# What you should do
Continue the tax case summary on the assessee's property units, starting right after its last sentence.

Source extract below:

Issue (i): Whether the units shown by the assessee as investment in its books were to be assessed as capital asset giving rise to capital gains or as stock-in-trade/business income.
Analysis: The units were recorded as investment in the audited balance sheet and were acquired under a registered purchase agreement. The investment in shares and loans made by the assessee in the subsidiary was held to be a different transaction, based on commercial expediency and business necessity, and could not automatically determine the character of the separate purchase of units. The distinction between a strategic business investment and purchase of property as an investment was material. The mere fact that the assessee was engaged in property development did not convert every acquisition into trading stock. On the facts, the units were held as investment and not as stock-in-trade.
Conclusion: The units were assessable as investment assets and any gain or loss on sale was to be taxed under the head capital gains or capital loss, in favour of the assessee.
Issue (ii): Whether the Assessing Officer could substitute the actual sale consideration of the units by an averaged value derived from other sales, instead of applying the statutory valuation provisions.

End of Source extract.
Extracted records below:

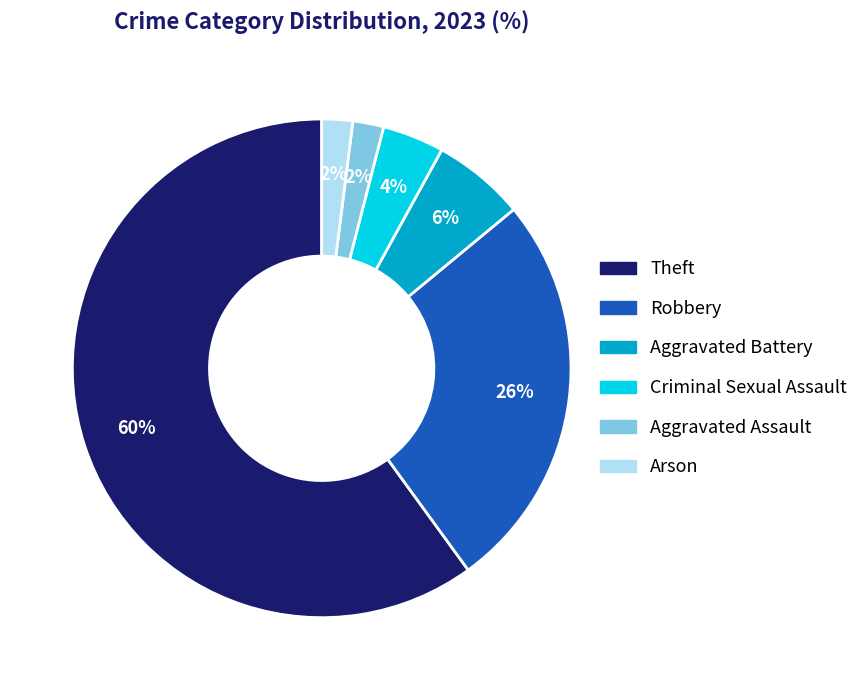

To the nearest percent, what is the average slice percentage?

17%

End of Extracted records.
Extracted records below:

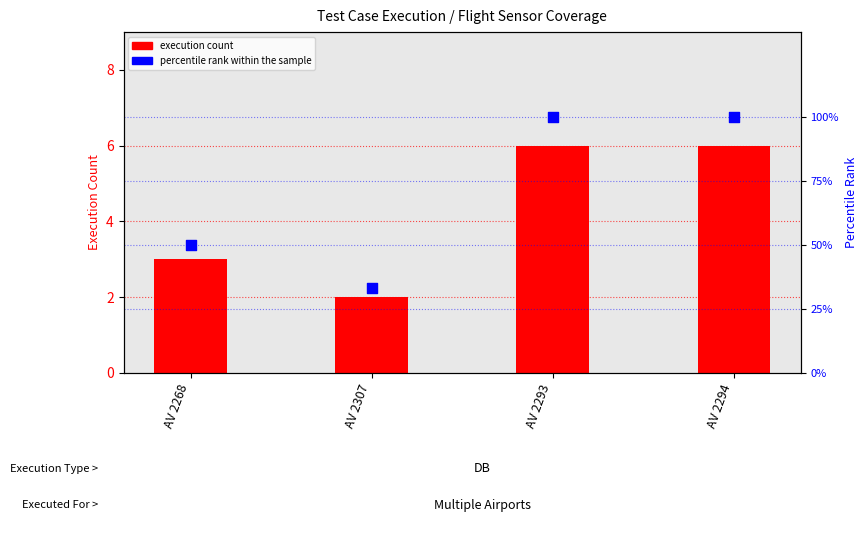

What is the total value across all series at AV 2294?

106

End of Extracted records.

# Output of the exercise
Analysis: The properties sold during the year were at different locations and could not be valued by a uniform average of other sales. The applicable mechanism was the statutory scheme under sections 43CA, 50C and 56(2)(x), under which the relevant figures would be the actual consideration and, where applicable, the stamp duty valuation. An average derived from unrelated sales had no legal basis. The matter therefore required fresh examination by the Assessing Officer in accordance with the statutory provisions.
Conclusion: The averaged valuation adopted by the Assessing Officer was not sustained, and the issue was remitted for fresh adjudication, in favour of the assessee to that extent.
Final Conclusion: The assessee succeeded on the characterisation of the units as investment assets, while the valuation issue was set aside for reconsideration under the statutory valuation provisions.
Ratio Decidendi: Property specifically shown and held as investment in the books is not to be treated as stock-in-trade merely because the assessee is engaged in the same line of business, and sale consideration for immovable property must be determined only in accordance with the statutory valuation provisions, not by arbitrary averaging.